WORK REQUEST:
Copy out every line of text in the data below, character for character. Omit the picture markers.

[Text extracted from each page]
-*-*-

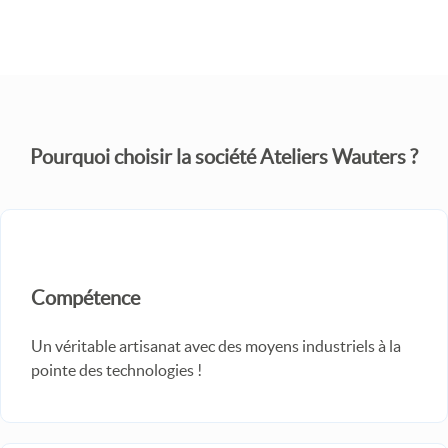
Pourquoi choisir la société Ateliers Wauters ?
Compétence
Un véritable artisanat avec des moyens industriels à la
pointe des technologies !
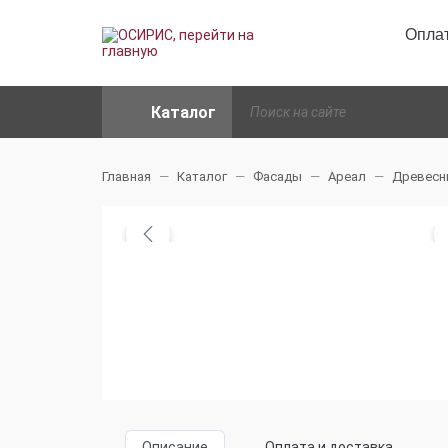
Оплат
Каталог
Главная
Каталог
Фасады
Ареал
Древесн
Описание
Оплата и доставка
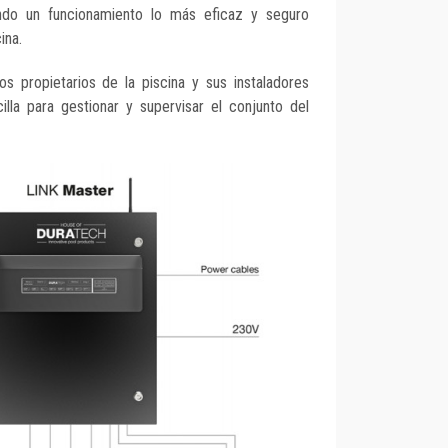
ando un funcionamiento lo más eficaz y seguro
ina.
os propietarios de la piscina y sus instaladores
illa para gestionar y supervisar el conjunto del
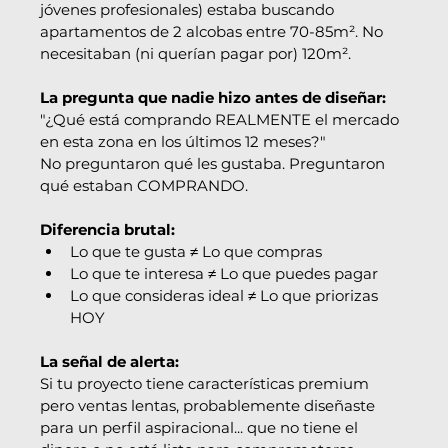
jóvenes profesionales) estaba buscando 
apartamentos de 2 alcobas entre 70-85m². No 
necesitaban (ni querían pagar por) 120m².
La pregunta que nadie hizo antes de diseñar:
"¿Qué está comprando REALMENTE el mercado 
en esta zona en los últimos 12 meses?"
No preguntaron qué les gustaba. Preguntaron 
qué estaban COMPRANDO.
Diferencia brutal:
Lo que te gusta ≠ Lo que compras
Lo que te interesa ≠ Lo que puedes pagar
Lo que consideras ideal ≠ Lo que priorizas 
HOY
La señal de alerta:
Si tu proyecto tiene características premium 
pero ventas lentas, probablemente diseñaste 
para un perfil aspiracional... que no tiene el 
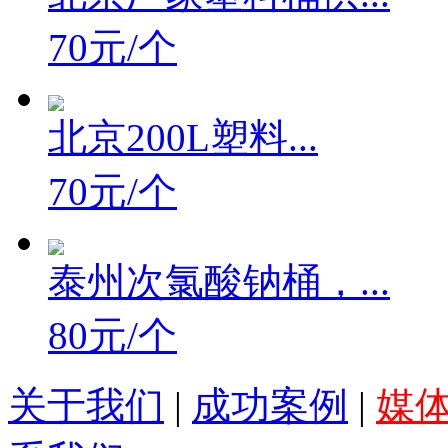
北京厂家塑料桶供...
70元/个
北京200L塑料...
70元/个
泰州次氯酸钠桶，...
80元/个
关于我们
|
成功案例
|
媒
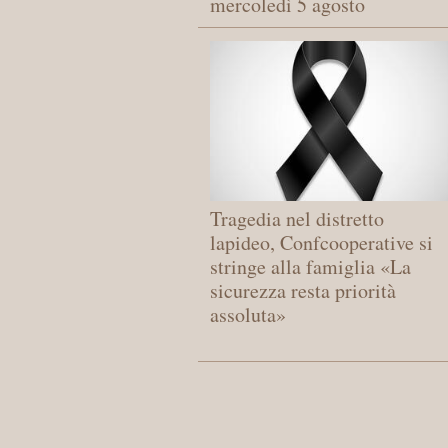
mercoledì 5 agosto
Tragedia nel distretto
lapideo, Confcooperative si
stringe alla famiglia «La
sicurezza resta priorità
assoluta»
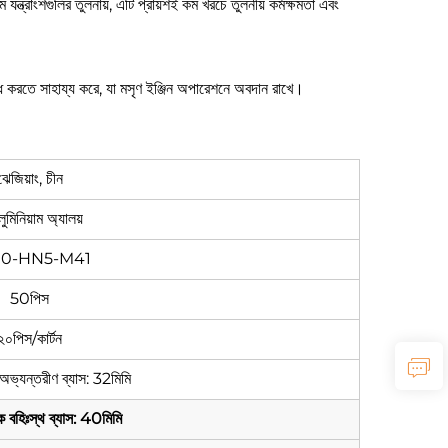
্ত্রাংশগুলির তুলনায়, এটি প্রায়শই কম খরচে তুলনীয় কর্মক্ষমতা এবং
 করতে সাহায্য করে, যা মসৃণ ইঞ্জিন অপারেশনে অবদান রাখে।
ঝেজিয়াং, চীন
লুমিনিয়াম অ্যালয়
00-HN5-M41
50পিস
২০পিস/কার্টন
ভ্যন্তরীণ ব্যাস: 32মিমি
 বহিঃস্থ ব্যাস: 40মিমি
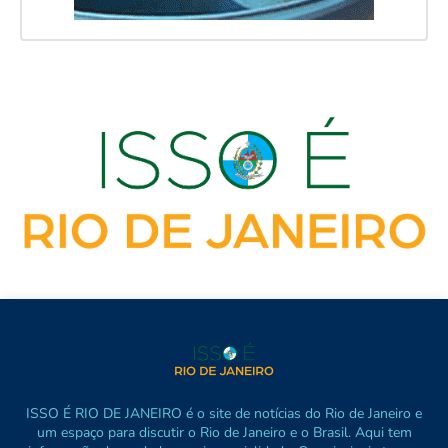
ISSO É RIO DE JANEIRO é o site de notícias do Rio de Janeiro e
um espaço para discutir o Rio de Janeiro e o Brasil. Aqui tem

-*-*-

RESPONSE BOX:
Pourquoi choisir la société Ateliers Wauters ?
Compétence
Un véritable artisanat avec des moyens industriels à la
pointe des technologies !
Оплат
Каталог
Главная
Каталог
Фасады
Ареал
Древесн
Описание
Оплата и доставка
ando un funcionamiento lo más eficaz y seguro
ina.
os propietarios de la piscina y sus instaladores
illa para gestionar y supervisar el conjunto del
jóvenes profesionales) estaba buscando 
apartamentos de 2 alcobas entre 70-85m². No 
necesitaban (ni querían pagar por) 120m².
La pregunta que nadie hizo antes de diseñar:
"¿Qué está comprando REALMENTE el mercado 
en esta zona en los últimos 12 meses?"
No preguntaron qué les gustaba. Preguntaron 
qué estaban COMPRANDO.
Diferencia brutal:
Lo que te gusta ≠ Lo que compras
Lo que te interesa ≠ Lo que puedes pagar
Lo que consideras ideal ≠ Lo que priorizas 
HOY
La señal de alerta:
Si tu proyecto tiene características premium 
pero ventas lentas, probablemente diseñaste 
para un perfil aspiracional... que no tiene el 
北京厂家塑料桶供...
70元/个
北京200L塑料...
70元/个
泰州次氯酸钠桶，...
80元/个
关于我们
|
成功案例
|
媒
mercoledì 5 agosto
Tragedia nel distretto
lapideo, Confcooperative si
stringe alla famiglia «La
sicurezza resta priorità
assoluta»
্ত্রাংশগুলির তুলনায়, এটি প্রায়শই কম খরচে তুলনীয় কর্মক্ষমতা এবং
 করতে সাহায্য করে, যা মসৃণ ইঞ্জিন অপারেশনে অবদান রাখে।
ঝেজিয়াং, চীন
লুমিনিয়াম অ্যালয়
00-HN5-M41
50পিস
২০পিস/কার্টন
ভ্যন্তরীণ ব্যাস: 32মিমি
 বহিঃস্থ ব্যাস: 40মিমি
ISSO É RIO DE JANEIRO é o site de notícias do Rio de Janeiro e
um espaço para discutir o Rio de Janeiro e o Brasil. Aqui tem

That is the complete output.